» **WRITTEN TASK**
Reproduce verbatim the lines in the entries below, beginning with the line that contains "Sesar Lembang: Wa" and continuing through the line that contains "September 07, 2011". Give those lines and nothing else.

┏━━

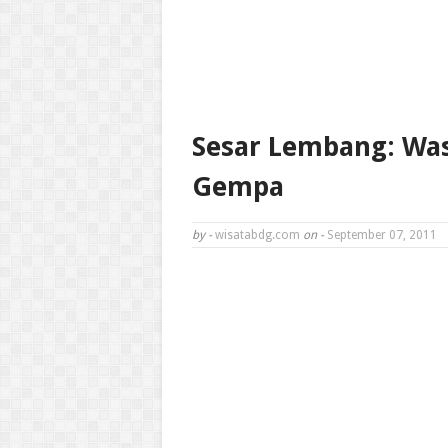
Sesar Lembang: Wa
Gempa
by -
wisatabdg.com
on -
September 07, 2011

┗━━
┏━━

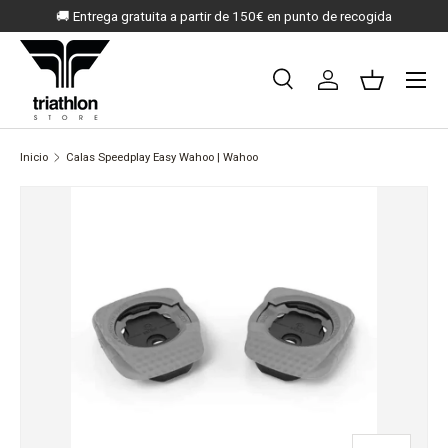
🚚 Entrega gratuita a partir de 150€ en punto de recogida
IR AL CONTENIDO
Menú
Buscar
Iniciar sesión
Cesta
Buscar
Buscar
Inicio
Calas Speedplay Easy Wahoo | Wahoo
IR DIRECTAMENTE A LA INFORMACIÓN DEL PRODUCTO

┗━━

» **SOLUTION TO THIS TASK**
Sesar Lembang: Wa
Gempa
by -
wisatabdg.com
on -
September 07, 2011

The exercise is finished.